═════ Passage
Many evolutionists have long hoped to find evidence of life in space. They reason that if life evolved on Earth, then it could have evolved elsewhere.1

If, as the argument goes, there are countless planets throughout the universe that have formed via natural processes, there must be other Earth-like planets. Many think that finding such a planet outside our solar system would be almost like finding evidence of life in space.

Scientists have searched for years for planets orbiting other stars. These are called extrasolar planets, or ‘exoplanets’. Astronomers first obtained evidence suggesting extrasolar planets around 1995 while studying the sun-sized star 51-Pegasi.2 Today there are research teams around the world searching for extrasolar planets with greatly refined research techniques. There are now over 450 objects catalogued in exoplanet lists.3,4

Biblical perspective

Creationists need to answer two main questions regarding exoplanets. 1) Do they exist? and 2) How did they form? The first question has to do with experimental evidence, but the second has to do with origins science. Scripture does not tell us whether other stars have planets, so we must apply the best observational science we can to answer the question.

On the other hand, Scripture is clear that God supernaturally created the earth and the universe in four consecutive, normal-length days and that the universe is relatively young.5 Thus, if the observational evidence for exoplanets is sound, which I believe it is (see box), creationists will differ with secular scientists about how and when they formed, not whether they exist.

The Origin of Exoplanets

As scientists came to the conclusion that extrasolar planets exist, they faced challenges in explaining their origin. From a creation point of view, it is most likely that God created exoplanets on Day 4 of Creation Week, along with the luminaries, and He could have created them with any characteristics He wished. Our own solar system is special because of Earth—our system and our planet are designed to be a safe and stable environment for life. Isaiah 45:18 acknowledges this, “He did not create it [Earth] to be empty; he formed it to be inhabited.
══════════
═════ Excerpted records
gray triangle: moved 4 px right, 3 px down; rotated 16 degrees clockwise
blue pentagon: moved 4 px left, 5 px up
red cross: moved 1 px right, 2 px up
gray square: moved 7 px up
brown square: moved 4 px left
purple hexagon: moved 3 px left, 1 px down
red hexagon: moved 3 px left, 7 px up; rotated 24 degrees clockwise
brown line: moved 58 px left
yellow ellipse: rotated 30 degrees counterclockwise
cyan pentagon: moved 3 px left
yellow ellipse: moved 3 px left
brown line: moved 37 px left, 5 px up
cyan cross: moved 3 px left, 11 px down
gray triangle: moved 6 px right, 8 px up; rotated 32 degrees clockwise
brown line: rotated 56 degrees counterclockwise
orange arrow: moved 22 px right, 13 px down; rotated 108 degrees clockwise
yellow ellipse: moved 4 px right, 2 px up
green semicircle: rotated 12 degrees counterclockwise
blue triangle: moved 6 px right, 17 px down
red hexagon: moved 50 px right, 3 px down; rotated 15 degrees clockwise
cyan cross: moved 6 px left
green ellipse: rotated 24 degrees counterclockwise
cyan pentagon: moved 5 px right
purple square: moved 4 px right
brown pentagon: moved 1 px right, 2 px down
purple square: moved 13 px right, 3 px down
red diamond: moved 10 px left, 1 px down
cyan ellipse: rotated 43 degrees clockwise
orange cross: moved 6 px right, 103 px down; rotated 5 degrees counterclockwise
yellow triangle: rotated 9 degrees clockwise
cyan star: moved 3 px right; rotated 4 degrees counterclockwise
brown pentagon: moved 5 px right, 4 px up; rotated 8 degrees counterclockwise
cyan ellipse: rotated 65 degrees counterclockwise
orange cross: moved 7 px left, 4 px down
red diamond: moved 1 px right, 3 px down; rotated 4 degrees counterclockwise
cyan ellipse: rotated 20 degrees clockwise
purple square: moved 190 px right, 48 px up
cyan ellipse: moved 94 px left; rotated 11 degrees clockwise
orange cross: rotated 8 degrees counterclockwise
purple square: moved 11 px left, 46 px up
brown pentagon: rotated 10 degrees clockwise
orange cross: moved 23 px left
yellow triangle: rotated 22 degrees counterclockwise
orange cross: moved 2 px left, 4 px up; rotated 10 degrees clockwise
══════════
> [Aim]
Can you print the exoplanet passage word for word, beginning at the words "Biblical perspective" and stopping after "answer the question."?

> [Full output]
Biblical perspective

Creationists need to answer two main questions regarding exoplanets. 1) Do they exist? and 2) How did they form? The first question has to do with experimental evidence, but the second has to do with origins science. Scripture does not tell us whether other stars have planets, so we must apply the best observational science we can to answer the question.